Ay every time of day and in every season of the year, Kalemegdan Park has an active scene and a lively atmosphere with many things to be admired.
Known as the “Bohemian Street” of Belgrade, Skadarlija is one of the must-see sites in the city. Roma people originally settled here in the trenches until the government developed the area that became a favorite hangout spot for writers, poets, musicians, and creatives alike.
Today this eclectic neighborhood is best known for its excellent traditional Serbian restaurants, live music, wine bars, and fun atmosphere.
Church of St Sava
This is one of the largest Orthodox churches in the world and is the largest in Serbia. The copper dome soars to an impressive 70 meters high and weighs 4000 tons.
The church has been under construction for 84 years and still has a long way to go. However, a visit here is vastly inspiring as you explore the gold covered crypt, and walk on the site where St. Sava was burned in 1594.
Nikola Tesla was one of the greatest inventors of all time, providing mankind with the alternating current, a more efficient way of harnessing and distributing electricity. At the Tesla Museum, you can learn about his life and see many of his inventions in action, including the AC generator and the Tesla Coil.
This is an interactive museum, and the 45-minute tour is electrifying, literally.
The Republic Square is the heart and connecting point of Belgrade with nine streets and multiple transport lines meeting there. This central square is a hive of activity at every time of the day.
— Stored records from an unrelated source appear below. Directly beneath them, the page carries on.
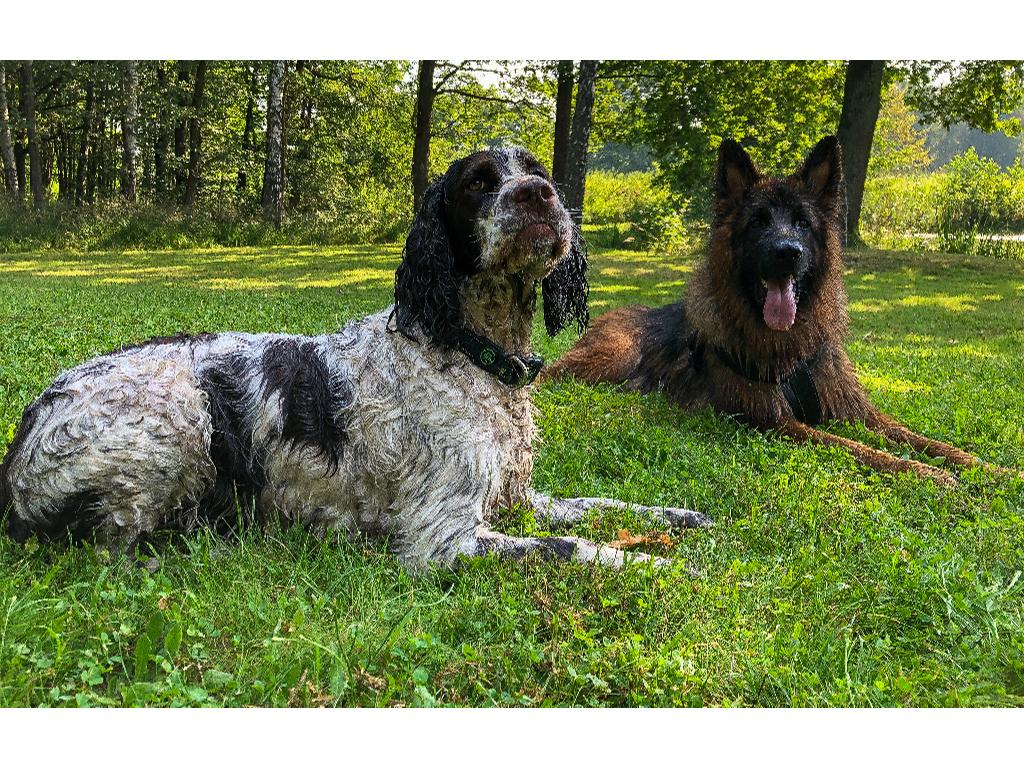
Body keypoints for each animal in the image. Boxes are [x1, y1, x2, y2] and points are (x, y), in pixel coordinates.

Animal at [0, 148, 708, 573]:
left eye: (536, 169)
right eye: (479, 183)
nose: (540, 194)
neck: (469, 352)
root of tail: (25, 437)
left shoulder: (513, 495)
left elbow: (598, 507)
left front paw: (679, 518)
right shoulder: (442, 539)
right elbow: (571, 548)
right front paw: (657, 564)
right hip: (177, 428)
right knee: (107, 548)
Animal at [544, 137, 1007, 487]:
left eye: (802, 223)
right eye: (759, 222)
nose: (788, 253)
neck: (788, 346)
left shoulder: (857, 412)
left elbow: (927, 441)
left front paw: (990, 469)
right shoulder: (776, 422)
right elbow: (859, 449)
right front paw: (924, 473)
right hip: (612, 355)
The National Theater and National Museum are located on the square among numerous restaurants, fountains, Kafana, statues, monuments, and important cultural institutions.
Great War Island
This island is located at the mouth of the Sava river where it joins the Danube river and id a protected natural reserve within the city of Belgrade. The island has typical marshy fauna but is best known for its 66 bird species and beach at the confluence of the rivers.
It has been recognized as a fish spawning site and is the only part of the city that does not allow for the development of permanent structures, preserving it as a natural escape from the chaos of the city. This is a beautiful spot for a relaxing day of bird watching, walking through the trees, and laying on the beach.
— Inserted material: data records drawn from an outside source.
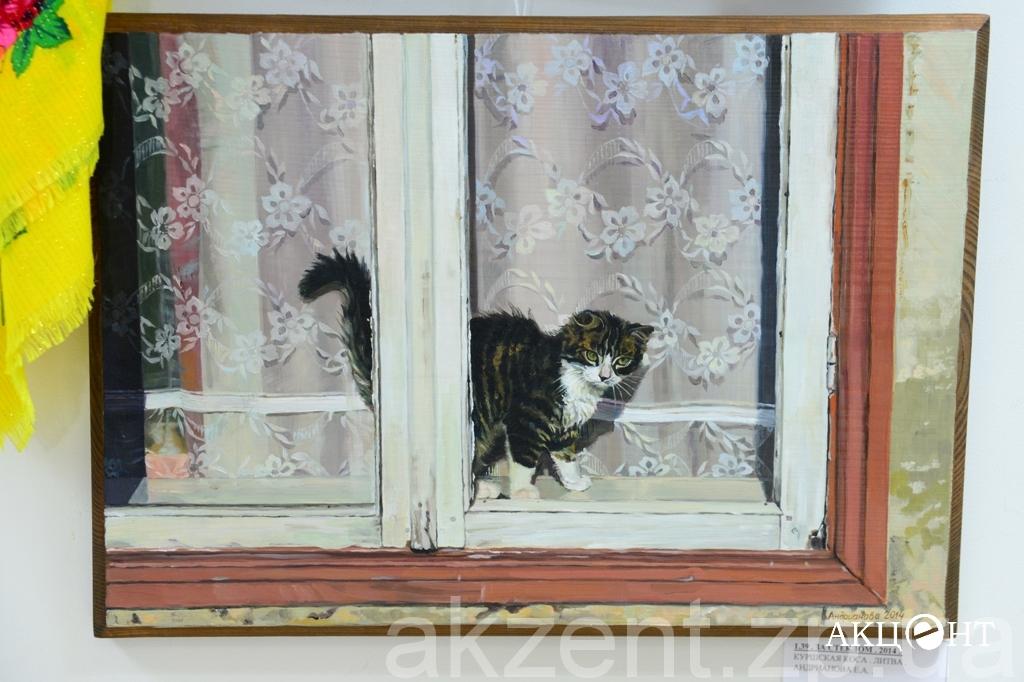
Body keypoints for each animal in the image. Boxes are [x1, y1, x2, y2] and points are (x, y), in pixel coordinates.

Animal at [299, 249, 653, 500]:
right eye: (593, 356)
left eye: (621, 360)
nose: (605, 376)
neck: (574, 380)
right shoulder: (525, 417)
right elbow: (525, 458)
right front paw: (523, 491)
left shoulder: (564, 427)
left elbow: (566, 455)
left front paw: (575, 482)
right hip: (474, 425)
Housed inside Kalemegdan Park and at the Belgrade Fortress, the Military Museum gives an interesting narrative on war and defenses from Roman times to today. They have over 3000 pieces including Serbian heavy knight’s armor, Roman swords and helmets, Western medieval weapons, tanks, howitzers and many more.
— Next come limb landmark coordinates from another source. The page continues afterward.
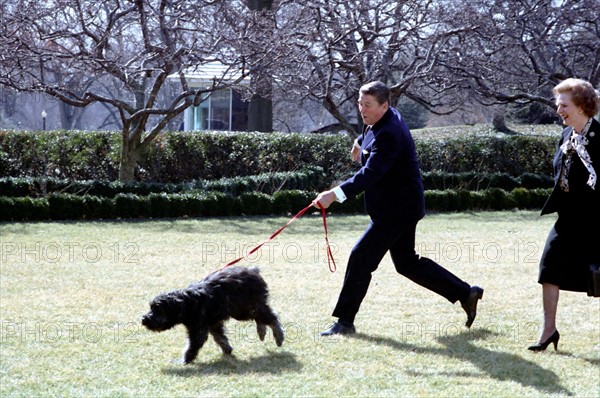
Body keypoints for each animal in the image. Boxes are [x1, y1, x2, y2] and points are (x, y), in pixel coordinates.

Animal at [142, 264, 284, 364]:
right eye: (151, 308)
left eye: (158, 310)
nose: (144, 319)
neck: (187, 302)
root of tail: (254, 270)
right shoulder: (213, 325)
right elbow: (221, 338)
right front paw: (228, 351)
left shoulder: (198, 330)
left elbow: (192, 346)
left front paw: (184, 360)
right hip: (244, 310)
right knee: (262, 318)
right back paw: (262, 332)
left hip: (246, 308)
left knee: (272, 317)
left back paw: (278, 337)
A recent exhibit focuses on NATO’s bombing of Serbia in 1999 and their controversial use of cluster bombs, depleted uranium, and graphite bombs. You can also see remains of a US F-117 stealth aircraft that was successfully bombed down by a Serbian S-125 Neva/Pechora surface to air missile system.
Museum of Contemporary Art
This museum is a located along the Zemun Quay. The building itself is a piece of art, set against the backdrop of the Danube River and the Belgrade Fortress bringing an architectural contrast between the old and the new.
After a ten year renovation the museum is open once again, with an extensive collection of Yugoslavian art since 1900, and a rotating schedule of contemporary artists and live art events on the upper floors.